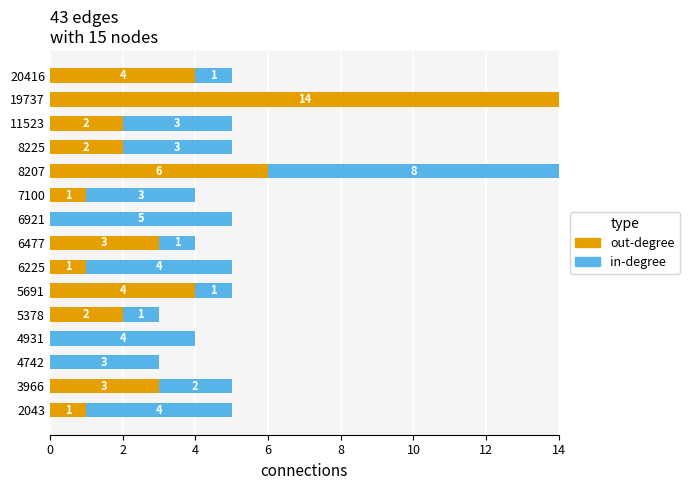

What is the total value across all series at 4931?

4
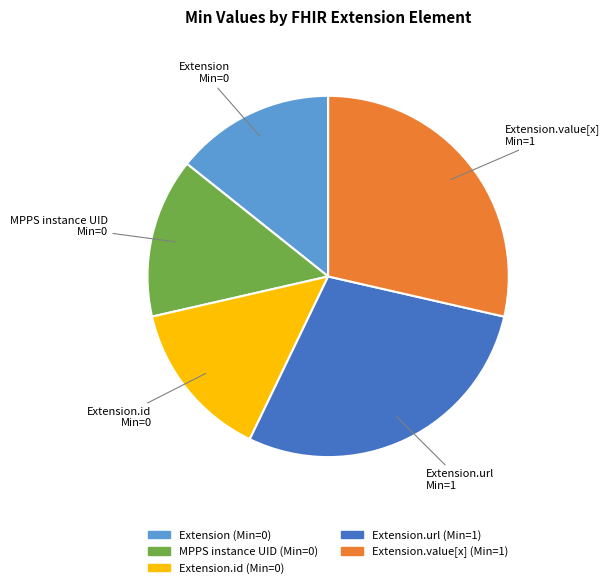

Does any single category account for the majority?

No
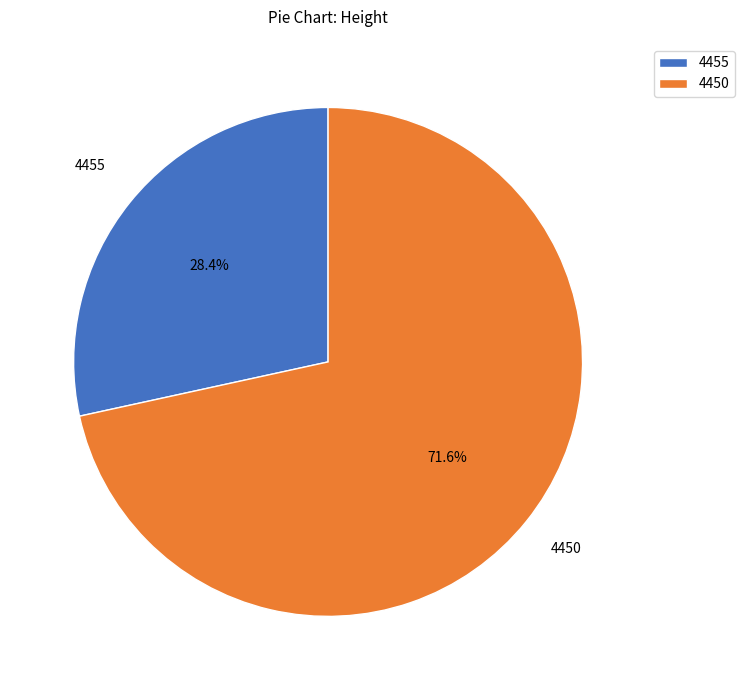

Is the sum of 4455 and 4450 greater than half?

Yes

──────

◆ Problem ◆
Please copy out all of the items above word for word, leaving out the pictures.

◆ Answer below ◆
What is the total value across all series at 4931?

4

Does any single category account for the majority?

No

Is the sum of 4455 and 4450 greater than half?

Yes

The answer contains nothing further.